# Can my husband & I + 18 month old live comfortably on 45,000AED per month



## Moving

Hello

My husband and I are planning a move to Dubai with our 18 month old. My husband has been offerred a salary of 45,000AED per month which includes a housing allowance. I have a background in PR and will be looking for a job when I get there, provided I can find part-time daycare which I have heard is difficult. 

Will we be able to live comfortably on his salary ie. be able to go out occassionally, travel, buy clothes etc. 

Am I being realistic to think that I can find part-time work and balance childcare? 

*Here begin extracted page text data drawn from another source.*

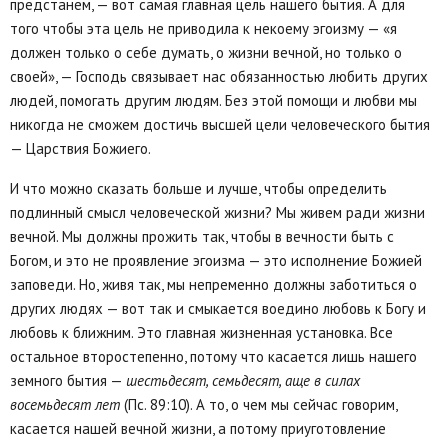
предстанем, — вот самая главная цель нашего бытия. А для
того чтобы эта цель не приводила к некоему эгоизму — «я
должен только о себе думать, о жизни вечной, но только о
своей», — Господь связывает нас обязанностью любить других
людей, помогать другим людям. Без этой помощи и любви мы
никогда не сможем достичь высшей цели человеческого бытия
— Царствия Божиего.
И что можно сказать больше и лучше, чтобы определить
подлинный смысл человеческой жизни? Мы живем ради жизни
вечной. Мы должны прожить так, чтобы в вечности быть с
Богом, и это не проявление эгоизма — это исполнение Божией
заповеди. Но, живя так, мы непременно должны заботиться о
других людях — вот так и смыкается воедино любовь к Богу и
любовь к ближним. Это главная жизненная установка. Все
остальное второстепенно, потому что касается лишь нашего
земного бытия —
шестьдесят, семьдесят, аще в силах
восемьдесят лет
(Пс. 89:10). А то, о чем мы сейчас говорим,
касается нашей вечной жизни, а потому приуготовление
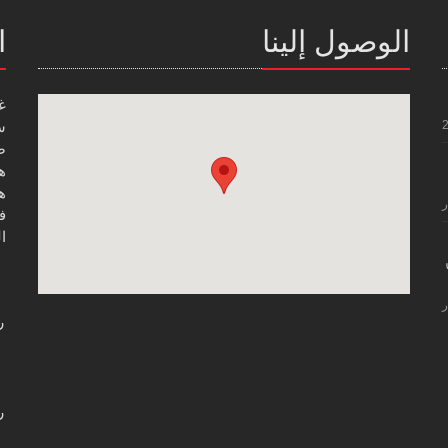
الوصول إلينا
ا
غ
س
صن
هاتف
هاتف
ر
فاك
ال
ر
ر
ر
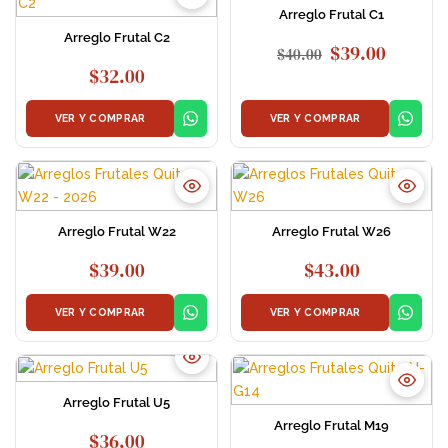
Arreglo Frutal C1
Arreglo Frutal C2
El
El
$
39.00
$
40.00
precio
precio
$
32.00
original
actual
era:
es:
VER Y COMPRAR
VER Y COMPRAR
$40.00.
$39.00.
Arreglo Frutal W22
Arreglo Frutal W26
$
39.00
$
43.00
VER Y COMPRAR
VER Y COMPRAR
Arreglo Frutal U5
Arreglo Frutal M19
$
36.00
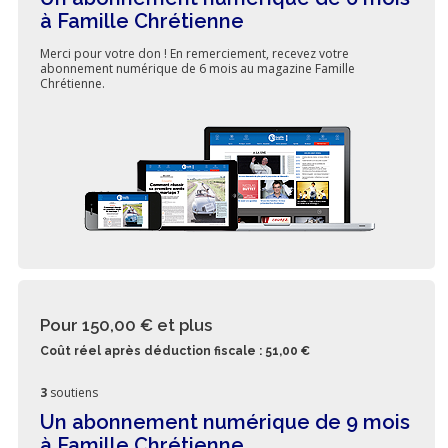
à Famille Chrétienne
Merci pour votre don ! En remerciement, recevez votre
abonnement numérique de 6 mois au magazine Famille
Chrétienne.
Pour 150,00 €
et plus
Coût réel après déduction fiscale : 51,00 €
3
soutiens
Un abonnement numérique de 9 mois
à Famille Chrétienne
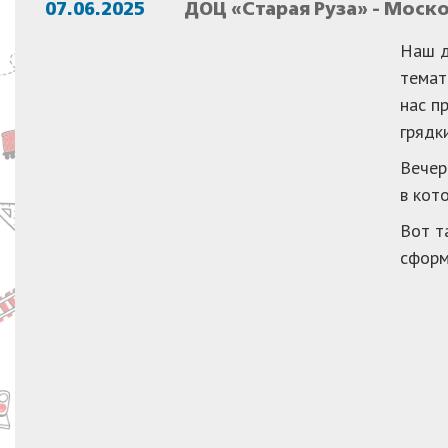
07.06.2025
ДОЦ «Старая Руза» - Моск
Наш д
темат
нас п
грядк
Вечер
в кот
Вот т
сформ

Thank you for your response.


----------



## crazymazy1980

Moving said:


> Hello
> 
> My husband and I are planning a move to Dubai with our 18 month old. My husband has been offerred a salary of 45,000AED per month which includes a housing allowance. I have a background in PR and will be looking for a job when I get there, provided I can find part-time daycare which I have heard is difficult.
> 
> Will we be able to live comfortably on his salary ie. be able to go out occassionally, travel, buy clothes etc.
> 
> Am I being realistic to think that I can find part-time work and balance childcare?
> 
> Thank you for your response.


Have a look at this: -

http://www.expatforum.com/expats/dubai-expat-forum-expats-living-dubai/10504-expected-salary.html


----------



## cphoenix

I guess it all comes down to what "comfortably" means to you. From my experience in Dubai, I'd guess that AED 45,000 for a couple and a child is more than enough. 45K would allow you to live in a nice 2 bedroom, 5 minutes away from your husbands workplace, lease a nice car, go out on weekends, etc...If you wanna save up for investment or whatever, you could probably do that, too.


----------